Ninety-nine percent of Android phones contain a “master key” flaw that allows hackers to access all apps inside the phone, according to Jeff Forristal, CTO of Bluebox Security.
The flaw leaves Android phones massively vulnerable to
, botnets and computer fraud, he claims in a blog post:
The implications are huge!
… Installation of a Trojan application from the device manufacturer can grant the application full access to Android system and all applications (and their data) currently installed. The application then not only has the ability to read arbitrary application data on the device (email, SMS messages, documents, etc.), retrieve all stored account & service passwords, it can essentially take over the normal functioning of the phone and control any function thereof (make arbitrary phone calls, send arbitrary SMS messages, turn on the camera, and record calls).
Google was alerted to the flaw in February, Forristal told the Black Hat USA conference for internet security experts.

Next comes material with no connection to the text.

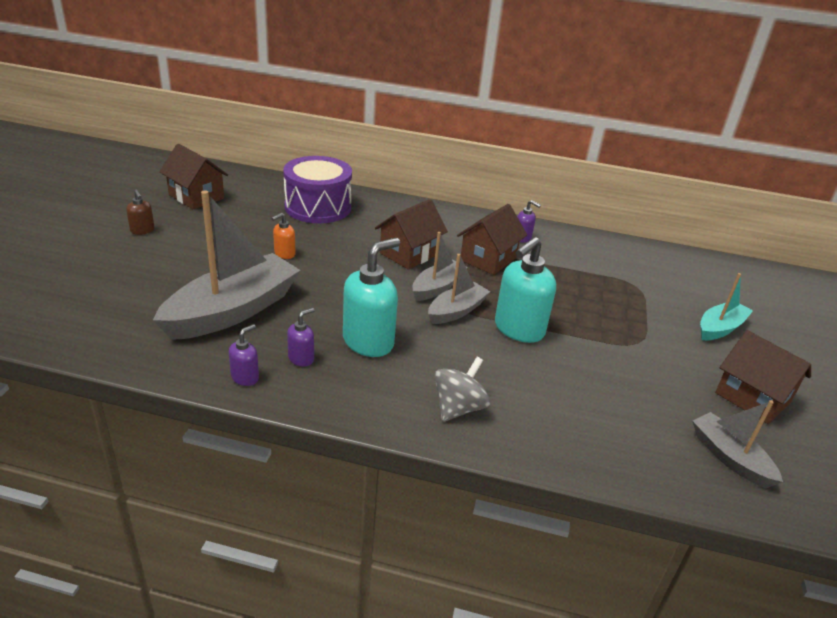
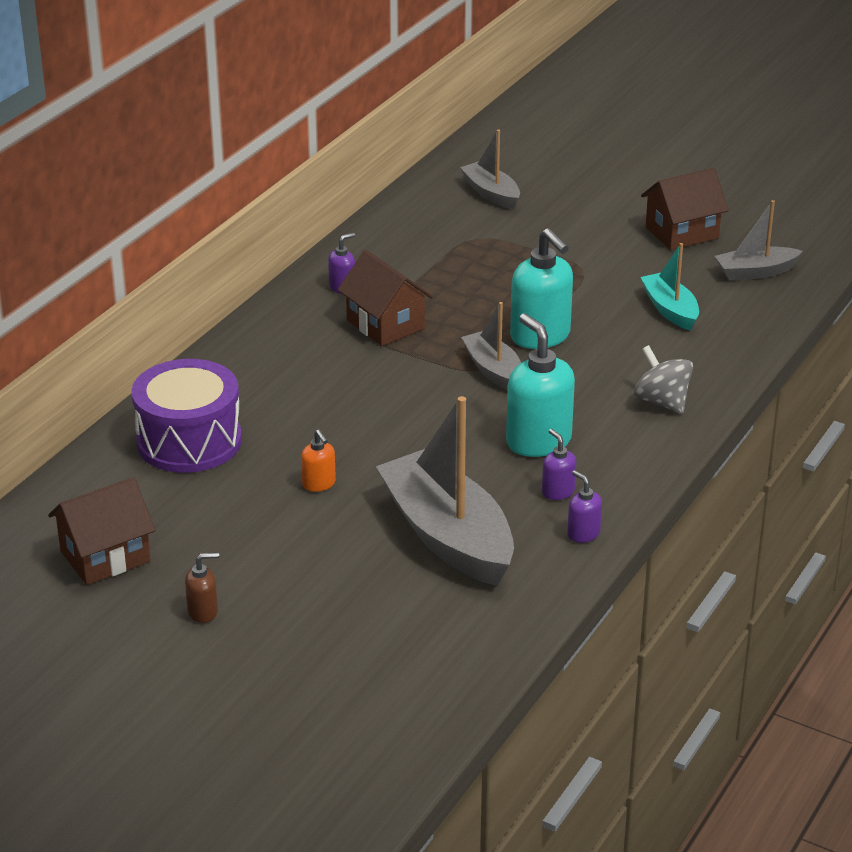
camera: 70 degrees left, 0 degrees up
brown house [375,199,448,270] -> none
grey boat [412,232,468,301] -> grey boat moved to [460,130,520,209]
turquoise boat [700,273,753,340] -> turquoise boat moved to [640,243,699,330]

The flaw is conceptually very simple, at least the way Forristal explains it. The flaw allows an app’s “application package file” — its software, basically — to be changed without changing the app’s cryptographic signature. So the app reads as genuine even though it has been altered by hackers or malware. Forristal writes:
All Android applications contain cryptographic signatures, which Android uses to determine if the app is legitimate and to verify that the app hasn’t been tampered with or modified. This vulnerability makes it possible to change an application’s code without affecting the cryptographic signature of the application – essentially allowing a malicious author to trick Android into believing the app is unchanged even if it has been.
The flaw has existed since 2009, according to Endgadget.
Google has so far declined comment. We’ll update this item if the company makes a statement.
The good news, according to CIO, is that Google has fixed the Google Play app store so that it will not allow apps that are vulnerable to the flaw. But apps downloaded from non-Google third parties remain vulnerable.